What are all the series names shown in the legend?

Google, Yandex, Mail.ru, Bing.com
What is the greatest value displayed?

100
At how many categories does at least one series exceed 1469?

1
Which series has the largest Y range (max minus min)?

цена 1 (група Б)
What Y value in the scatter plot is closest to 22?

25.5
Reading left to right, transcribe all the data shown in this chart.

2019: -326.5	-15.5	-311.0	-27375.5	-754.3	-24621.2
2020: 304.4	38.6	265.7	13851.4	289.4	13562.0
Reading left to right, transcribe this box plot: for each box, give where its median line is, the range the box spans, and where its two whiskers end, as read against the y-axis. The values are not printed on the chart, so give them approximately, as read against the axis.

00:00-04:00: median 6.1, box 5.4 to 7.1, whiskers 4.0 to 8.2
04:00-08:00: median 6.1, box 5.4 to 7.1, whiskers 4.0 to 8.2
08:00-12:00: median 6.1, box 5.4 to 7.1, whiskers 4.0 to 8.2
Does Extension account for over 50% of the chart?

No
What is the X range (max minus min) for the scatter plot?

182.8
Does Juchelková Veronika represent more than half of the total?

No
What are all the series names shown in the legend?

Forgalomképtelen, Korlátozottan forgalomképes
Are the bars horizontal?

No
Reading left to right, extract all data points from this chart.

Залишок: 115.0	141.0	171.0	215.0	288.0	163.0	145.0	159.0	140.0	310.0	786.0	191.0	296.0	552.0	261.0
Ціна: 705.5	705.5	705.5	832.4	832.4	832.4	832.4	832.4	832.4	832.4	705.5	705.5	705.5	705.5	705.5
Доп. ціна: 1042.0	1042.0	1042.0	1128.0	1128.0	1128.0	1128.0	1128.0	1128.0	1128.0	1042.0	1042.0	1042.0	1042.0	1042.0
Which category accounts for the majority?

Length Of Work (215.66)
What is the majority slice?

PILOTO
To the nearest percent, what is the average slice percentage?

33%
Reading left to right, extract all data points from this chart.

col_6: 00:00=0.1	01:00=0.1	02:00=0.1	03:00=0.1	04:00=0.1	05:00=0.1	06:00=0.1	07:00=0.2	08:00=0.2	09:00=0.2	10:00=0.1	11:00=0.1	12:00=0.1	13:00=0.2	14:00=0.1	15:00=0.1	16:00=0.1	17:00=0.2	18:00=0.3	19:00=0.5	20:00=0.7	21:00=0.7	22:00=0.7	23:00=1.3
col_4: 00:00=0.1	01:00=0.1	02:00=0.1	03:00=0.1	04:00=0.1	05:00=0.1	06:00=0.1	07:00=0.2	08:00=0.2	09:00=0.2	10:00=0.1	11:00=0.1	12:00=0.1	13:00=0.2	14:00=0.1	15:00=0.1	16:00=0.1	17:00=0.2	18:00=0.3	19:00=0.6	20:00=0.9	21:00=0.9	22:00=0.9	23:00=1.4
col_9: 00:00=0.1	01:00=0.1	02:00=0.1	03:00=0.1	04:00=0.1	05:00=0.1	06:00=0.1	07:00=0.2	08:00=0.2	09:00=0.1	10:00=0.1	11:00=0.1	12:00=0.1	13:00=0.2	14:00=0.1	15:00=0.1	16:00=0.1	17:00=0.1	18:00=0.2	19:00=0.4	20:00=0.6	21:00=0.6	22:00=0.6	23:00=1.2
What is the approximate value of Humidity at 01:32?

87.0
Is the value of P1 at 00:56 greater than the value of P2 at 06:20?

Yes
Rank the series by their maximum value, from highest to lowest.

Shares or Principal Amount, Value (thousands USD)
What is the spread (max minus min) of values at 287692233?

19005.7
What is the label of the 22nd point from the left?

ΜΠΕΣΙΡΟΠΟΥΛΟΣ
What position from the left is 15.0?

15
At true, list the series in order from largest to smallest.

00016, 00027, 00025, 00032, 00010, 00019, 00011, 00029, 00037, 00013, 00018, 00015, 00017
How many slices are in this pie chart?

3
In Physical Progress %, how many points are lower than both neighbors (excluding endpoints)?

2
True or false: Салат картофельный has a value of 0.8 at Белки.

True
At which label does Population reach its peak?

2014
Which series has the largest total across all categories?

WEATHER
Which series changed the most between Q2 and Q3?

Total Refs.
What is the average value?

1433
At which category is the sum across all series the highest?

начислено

• [Task brief] Write out every record above verbatim, line by line, from first to last.

• [Response for this exercise]
What are all the series names shown in the legend?

Google, Yandex, Mail.ru, Bing.com
What is the greatest value displayed?

100
At how many categories does at least one series exceed 1469?

1
Which series has the largest Y range (max minus min)?

цена 1 (група Б)
What Y value in the scatter plot is closest to 22?

25.5
Reading left to right, transcribe all the data shown in this chart.

2019: -326.5	-15.5	-311.0	-27375.5	-754.3	-24621.2
2020: 304.4	38.6	265.7	13851.4	289.4	13562.0
Reading left to right, transcribe this box plot: for each box, give where its median line is, the range the box spans, and where its two whiskers end, as read against the y-axis. The values are not printed on the chart, so give them approximately, as read against the axis.

00:00-04:00: median 6.1, box 5.4 to 7.1, whiskers 4.0 to 8.2
04:00-08:00: median 6.1, box 5.4 to 7.1, whiskers 4.0 to 8.2
08:00-12:00: median 6.1, box 5.4 to 7.1, whiskers 4.0 to 8.2
Does Extension account for over 50% of the chart?

No
What is the X range (max minus min) for the scatter plot?

182.8
Does Juchelková Veronika represent more than half of the total?

No
What are all the series names shown in the legend?

Forgalomképtelen, Korlátozottan forgalomképes
Are the bars horizontal?

No
Reading left to right, extract all data points from this chart.

Залишок: 115.0	141.0	171.0	215.0	288.0	163.0	145.0	159.0	140.0	310.0	786.0	191.0	296.0	552.0	261.0
Ціна: 705.5	705.5	705.5	832.4	832.4	832.4	832.4	832.4	832.4	832.4	705.5	705.5	705.5	705.5	705.5
Доп. ціна: 1042.0	1042.0	1042.0	1128.0	1128.0	1128.0	1128.0	1128.0	1128.0	1128.0	1042.0	1042.0	1042.0	1042.0	1042.0
Which category accounts for the majority?

Length Of Work (215.66)
What is the majority slice?

PILOTO
To the nearest percent, what is the average slice percentage?

33%
Reading left to right, extract all data points from this chart.

col_6: 00:00=0.1	01:00=0.1	02:00=0.1	03:00=0.1	04:00=0.1	05:00=0.1	06:00=0.1	07:00=0.2	08:00=0.2	09:00=0.2	10:00=0.1	11:00=0.1	12:00=0.1	13:00=0.2	14:00=0.1	15:00=0.1	16:00=0.1	17:00=0.2	18:00=0.3	19:00=0.5	20:00=0.7	21:00=0.7	22:00=0.7	23:00=1.3
col_4: 00:00=0.1	01:00=0.1	02:00=0.1	03:00=0.1	04:00=0.1	05:00=0.1	06:00=0.1	07:00=0.2	08:00=0.2	09:00=0.2	10:00=0.1	11:00=0.1	12:00=0.1	13:00=0.2	14:00=0.1	15:00=0.1	16:00=0.1	17:00=0.2	18:00=0.3	19:00=0.6	20:00=0.9	21:00=0.9	22:00=0.9	23:00=1.4
col_9: 00:00=0.1	01:00=0.1	02:00=0.1	03:00=0.1	04:00=0.1	05:00=0.1	06:00=0.1	07:00=0.2	08:00=0.2	09:00=0.1	10:00=0.1	11:00=0.1	12:00=0.1	13:00=0.2	14:00=0.1	15:00=0.1	16:00=0.1	17:00=0.1	18:00=0.2	19:00=0.4	20:00=0.6	21:00=0.6	22:00=0.6	23:00=1.2
What is the approximate value of Humidity at 01:32?

87.0
Is the value of P1 at 00:56 greater than the value of P2 at 06:20?

Yes
Rank the series by their maximum value, from highest to lowest.

Shares or Principal Amount, Value (thousands USD)
What is the spread (max minus min) of values at 287692233?

19005.7
What is the label of the 22nd point from the left?

ΜΠΕΣΙΡΟΠΟΥΛΟΣ
What position from the left is 15.0?

15
At true, list the series in order from largest to smallest.

00016, 00027, 00025, 00032, 00010, 00019, 00011, 00029, 00037, 00013, 00018, 00015, 00017
How many slices are in this pie chart?

3
In Physical Progress %, how many points are lower than both neighbors (excluding endpoints)?

2
True or false: Салат картофельный has a value of 0.8 at Белки.

True
At which label does Population reach its peak?

2014
Which series has the largest total across all categories?

WEATHER
Which series changed the most between Q2 and Q3?

Total Refs.
What is the average value?

1433
At which category is the sum across all series the highest?

начислено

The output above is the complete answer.